Second five-year limitation imposed

A second Wanaka gravel supplier has been limited to a five-year consent period for its operations in the Cardrona River bed because of increasing tensions between rural and residential activities on the town's outskirts.

The situation should be reviewed in five years and any further consent application dealt with on its merits at that time, independent Queenstown Lakes District commissioners Trevor Shiels and Lou Alfeld said.

Upper Clutha Transport Ltd wanted to extract 20,000cu m of gravel each year for 10 years but has been granted a five-year term by the commissioners in a decision released last week.

In December, Wanaka Landfill Ltd also obtained consent to extract a similar amount of gravel for five years, but had wanted a 15-year term.

In both cases, the companies would be stockpiling and processing gravel on adjacent sites near the Ballantyne Rd bridge but cannot bring in additional material from other extraction sites.

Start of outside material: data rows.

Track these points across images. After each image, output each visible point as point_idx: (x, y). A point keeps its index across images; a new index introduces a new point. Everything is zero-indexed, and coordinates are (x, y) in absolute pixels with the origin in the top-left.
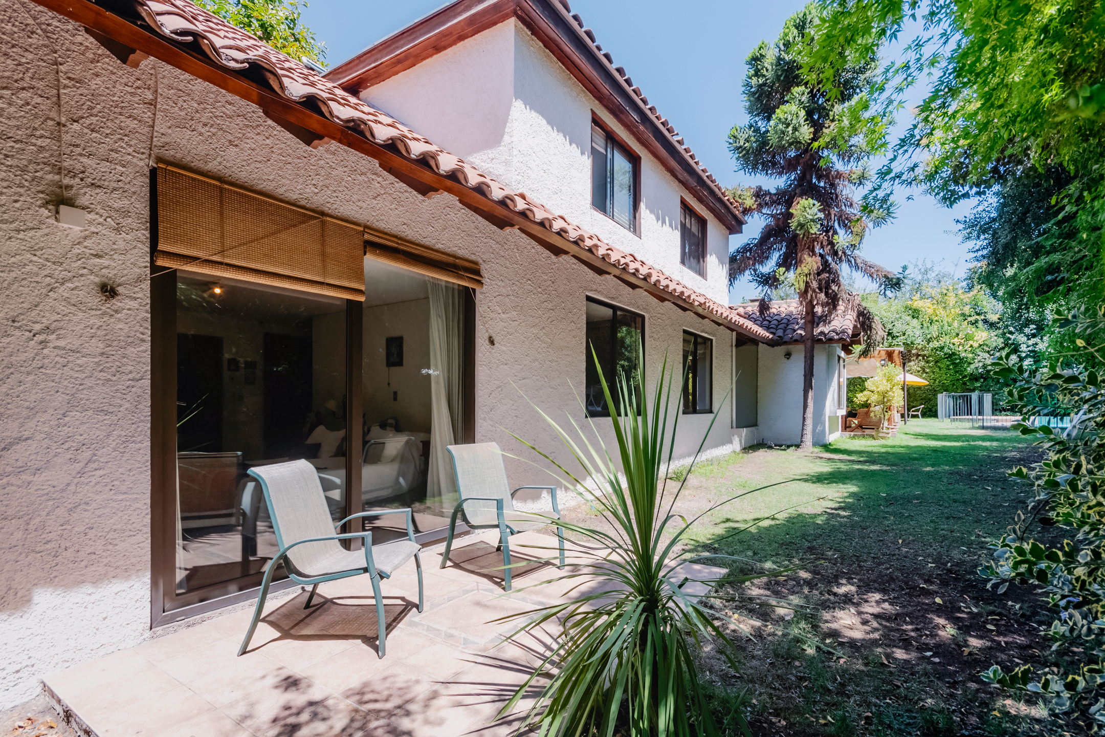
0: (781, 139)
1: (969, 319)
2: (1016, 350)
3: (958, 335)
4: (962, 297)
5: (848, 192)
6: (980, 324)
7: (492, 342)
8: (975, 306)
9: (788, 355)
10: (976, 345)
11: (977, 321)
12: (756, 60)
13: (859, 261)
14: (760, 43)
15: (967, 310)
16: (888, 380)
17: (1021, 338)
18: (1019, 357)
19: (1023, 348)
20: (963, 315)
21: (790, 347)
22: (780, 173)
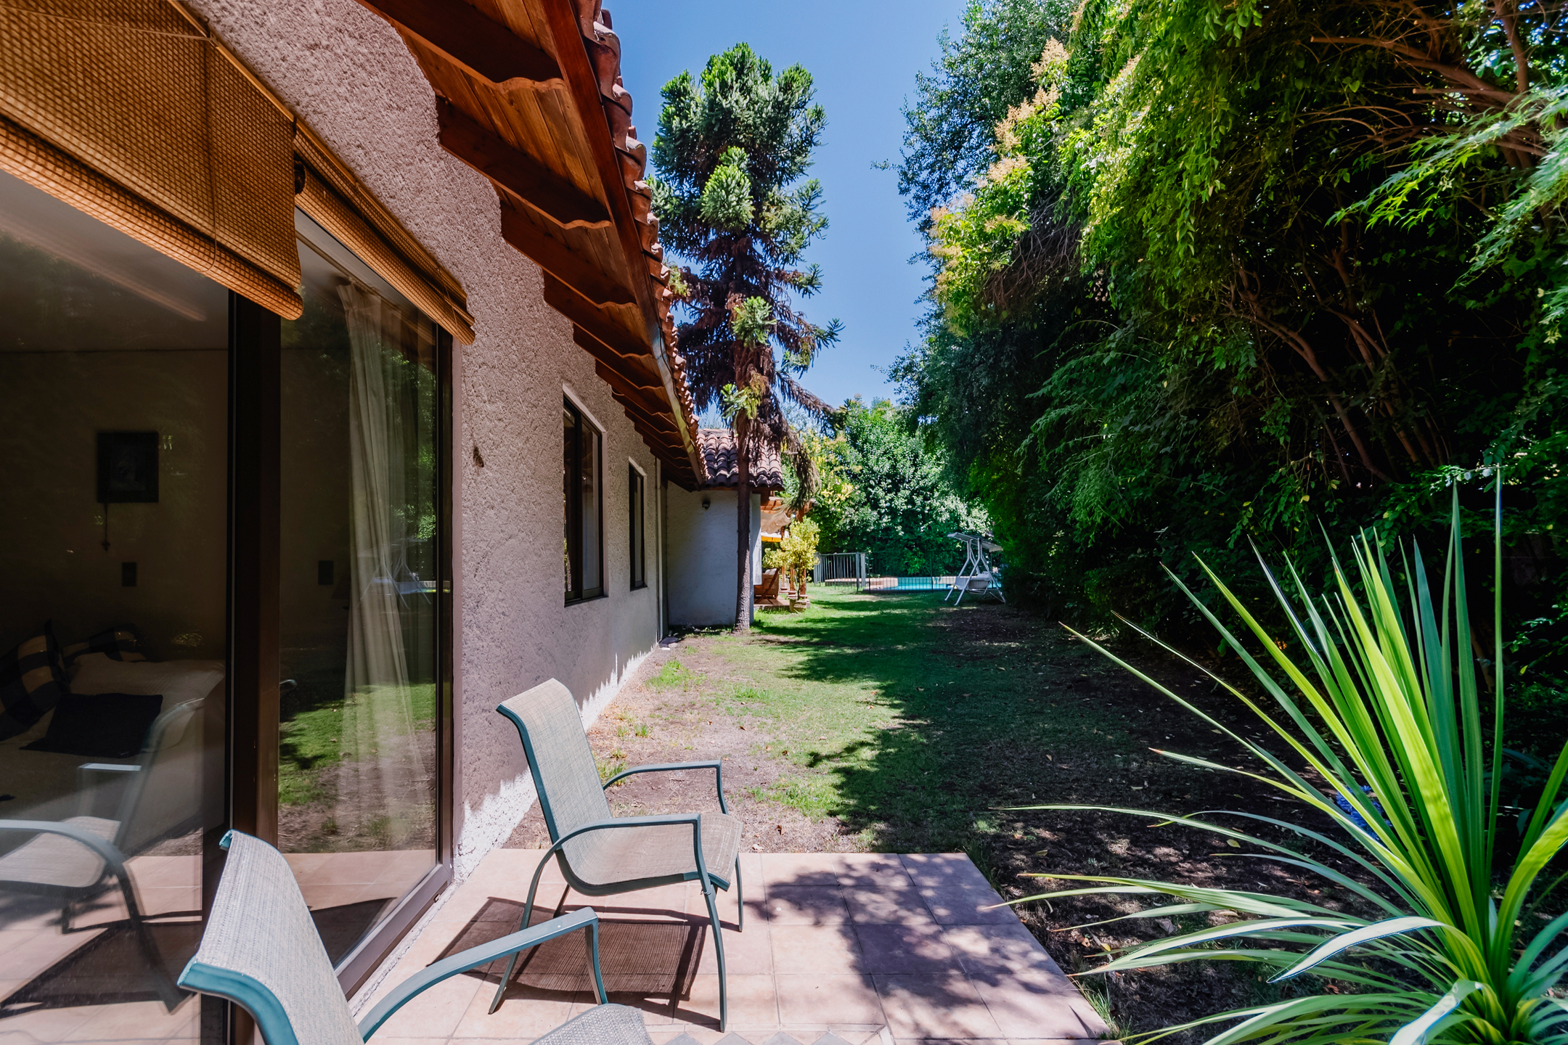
0: (716, 210)
1: (836, 469)
2: (875, 505)
3: (826, 486)
4: (828, 444)
5: (784, 299)
6: (845, 475)
7: (479, 460)
8: (838, 452)
9: (706, 503)
10: (843, 498)
11: (841, 471)
12: (676, 95)
13: (794, 388)
14: (683, 73)
15: (832, 458)
16: (804, 538)
17: (881, 493)
18: (879, 513)
19: (883, 504)
20: (829, 464)
21: (708, 492)
22: (701, 258)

(Wanaka Landfill Ltd has since appealed to the Environment Court and the mediation process has begun. A hearing may not be scheduled for several months.)

The commissioners determined in both cases that the Cardrona River gravel-extraction sites were part of an "outstanding natural feature" which attracted the toughest planning regulations with respect to visual effects.

Conditions were imposed on both gravel extractors so the adverse visual effects would be "no more than moderate".

" . . . [T]he changing character of the neighbourhood means that there is a present, and growing, tension between such activities and the increasing rural-residential character. Having regard to all the circumstances, and in particular that factor, we have decided that a limited life consent for extraction and storage is appropriate," the commissioners said.